Very obsessive behaviour - eating disorder possibly?
It’s all well and good for him to make that decision for himself however he needs to realise it’s not for everyone!
Exactly! I’ve chosen to eat a low carb/keto diet on the advice of my doctor. I don’t force it on my kids. While I do sometimes make the family meal low carb, I will then add rice or pasta or mashed potatoes to my kids meals. Depending on what we are having, sometimes it is easier to just make a separate meal for myself then freeze the leftovers. If I’m taking a plate of food to share I will make it low carb, so I have something I know I can eat but let those I’m sharing with know that it is low carb so they can choose not to eat it if they wish.
Sweetheart, please don't minimise this.
Getting Pepsi when you wanted Coke is a first world problem, dealing with a partner who expresses suicidal thoughts or ideation is NOT a first world problem.
Your partner clearly has some undiagnosed and/or untreated mental illnesses. As a person who grew up with two mentally unstable parents, I can't begin to tell you how damaging it is for a child to bare the brunt of a parent's current fixations, their periods of obsessiveness or mania.
If you're not coping, your children probably aren't either.
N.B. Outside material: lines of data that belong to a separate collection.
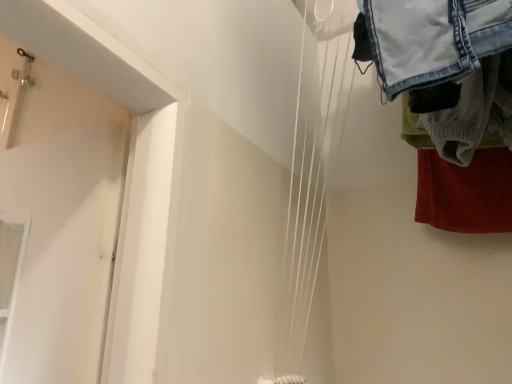
Locate an element on the screen. The image size is (512, 384). white matte wires at center is located at coordinates (312, 169).

Measure the distance between white matte wires at center and camera.

white matte wires at center is 32.51 inches from camera.

What is the approximate width of white matte wires at center?

The width of white matte wires at center is 5.82 inches.

Describe the element at coordinates (312, 169) in the screenshot. I see `white matte wires at center` at that location.

Locate an element on the screen. This screenshot has width=512, height=384. denim fabric laundry at upper right is located at coordinates (450, 102).

This screenshot has width=512, height=384. Describe the element at coordinates (450, 102) in the screenshot. I see `denim fabric laundry at upper right` at that location.

Where is `white matte wires at center`? The image size is (512, 384). white matte wires at center is located at coordinates (312, 169).

Can you confirm if white matte wires at center is positioned to the left of denim fabric laundry at upper right?

Indeed, white matte wires at center is positioned on the left side of denim fabric laundry at upper right.

Is white matte wires at center closer to the viewer compared to denim fabric laundry at upper right?

That is True.

Which is behind, point (322, 49) or point (451, 131)?

The point (322, 49) is farther from the camera.

From the image's perspective, is white matte wires at center located above or below denim fabric laundry at upper right?

white matte wires at center is below denim fabric laundry at upper right.

From a real-world perspective, is white matte wires at center on denim fabric laundry at upper right?

No, from a real-world perspective, white matte wires at center is not above denim fabric laundry at upper right.

Which of these two, white matte wires at center or denim fabric laundry at upper right, is wider?

With larger width is denim fabric laundry at upper right.

Is white matte wires at center shorter than denim fabric laundry at upper right?

No.

Does white matte wires at center have a larger size compared to denim fabric laundry at upper right?

No.

Is denim fabric laundry at upper right inside white matte wires at center?

No, denim fabric laundry at upper right is not inside white matte wires at center.

Is white matte wires at center directly adjacent to denim fabric laundry at upper right?

No, white matte wires at center is not next to denim fabric laundry at upper right.

Is white matte wires at center oriented away from denim fabric laundry at upper right?

No, white matte wires at center's orientation is not away from denim fabric laundry at upper right.

Measure the distance between white matte wires at center and denim fabric laundry at upper right.

The distance of white matte wires at center from denim fabric laundry at upper right is 30.92 centimeters.

Locate an element on the screen. The height and width of the screenshot is (384, 512). wire below the denim fabric laundry at upper right (from a real-world perspective) is located at coordinates (312, 169).

Is denim fabric laundry at upper right to the right of white matte wires at center from the viewer's perspective?

Yes.

Which is in front, denim fabric laundry at upper right or white matte wires at center?

Positioned in front is white matte wires at center.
I think it's probably time to look at the big picture and make some tough decisions.
Does he have a pattern of doing these things? It sounds awfully like bipolar or even borderline personality.
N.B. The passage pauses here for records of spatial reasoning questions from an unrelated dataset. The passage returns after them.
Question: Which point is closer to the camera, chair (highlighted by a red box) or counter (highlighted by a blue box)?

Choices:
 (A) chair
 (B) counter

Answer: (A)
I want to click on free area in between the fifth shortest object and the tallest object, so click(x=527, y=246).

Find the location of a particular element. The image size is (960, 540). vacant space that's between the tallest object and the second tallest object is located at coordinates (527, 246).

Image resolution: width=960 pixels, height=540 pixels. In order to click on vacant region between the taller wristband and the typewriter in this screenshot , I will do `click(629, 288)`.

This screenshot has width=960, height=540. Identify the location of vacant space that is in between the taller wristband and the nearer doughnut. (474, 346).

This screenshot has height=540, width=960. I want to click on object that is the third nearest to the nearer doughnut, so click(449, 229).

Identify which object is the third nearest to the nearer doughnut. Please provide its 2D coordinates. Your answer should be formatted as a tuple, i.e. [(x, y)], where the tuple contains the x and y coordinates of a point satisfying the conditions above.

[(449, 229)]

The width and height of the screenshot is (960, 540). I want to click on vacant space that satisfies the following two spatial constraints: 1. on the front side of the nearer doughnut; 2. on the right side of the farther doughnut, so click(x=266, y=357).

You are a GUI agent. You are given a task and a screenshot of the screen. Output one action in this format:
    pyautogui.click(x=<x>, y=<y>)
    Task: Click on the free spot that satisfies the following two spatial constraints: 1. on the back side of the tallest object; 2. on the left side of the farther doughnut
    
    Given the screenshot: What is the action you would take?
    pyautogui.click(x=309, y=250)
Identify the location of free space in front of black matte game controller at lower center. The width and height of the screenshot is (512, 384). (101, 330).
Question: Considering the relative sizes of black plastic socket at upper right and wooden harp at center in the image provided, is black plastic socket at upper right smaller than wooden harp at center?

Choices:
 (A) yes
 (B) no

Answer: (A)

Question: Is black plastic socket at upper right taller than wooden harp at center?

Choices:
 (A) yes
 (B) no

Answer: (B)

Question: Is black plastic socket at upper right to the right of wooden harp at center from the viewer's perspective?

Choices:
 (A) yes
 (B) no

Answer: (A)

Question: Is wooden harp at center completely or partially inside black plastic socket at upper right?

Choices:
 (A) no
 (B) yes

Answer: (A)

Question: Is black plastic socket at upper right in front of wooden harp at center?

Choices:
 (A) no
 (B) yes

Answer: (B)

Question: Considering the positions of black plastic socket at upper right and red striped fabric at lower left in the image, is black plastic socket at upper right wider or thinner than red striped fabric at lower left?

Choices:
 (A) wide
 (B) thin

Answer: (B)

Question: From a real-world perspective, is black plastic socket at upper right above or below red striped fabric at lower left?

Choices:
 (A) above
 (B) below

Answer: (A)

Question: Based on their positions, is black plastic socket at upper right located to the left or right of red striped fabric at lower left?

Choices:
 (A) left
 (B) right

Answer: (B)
And living with someone with a personality disorder (especially unmanaged) is incredibly stressful and chaotic - I get why you want to work so that you can feel in control.
I feel it needs to be a really good heart to heart chat and get allllll the stuff off your chest (in a nice way of course) if he's not willing to recognise his behaviour theres not much you can do. If he does recognise it then encourage him to see someone about it, especially the weight/diet thing as it doesn't sound healthy
If I had to be primary caregiver alone for 6-7 days a week, I would lose it too.
He definitely needs help with his mental health.
You sound like you are hiding from kids/hubby at work, working every day, due to your pnd, whilst he’s drowning at home as the house parent.
You had pnd and chose to work your way out of it, you should totally understand why he’s struggling.
Some balance, maybe you cut down days and he gets a part time job, but he needs a psychologist/psychiatrist first.
He needs something to get him up in the morning, work doesn’t just bring in money, it brings self esteem, purpose, help him find that, support him.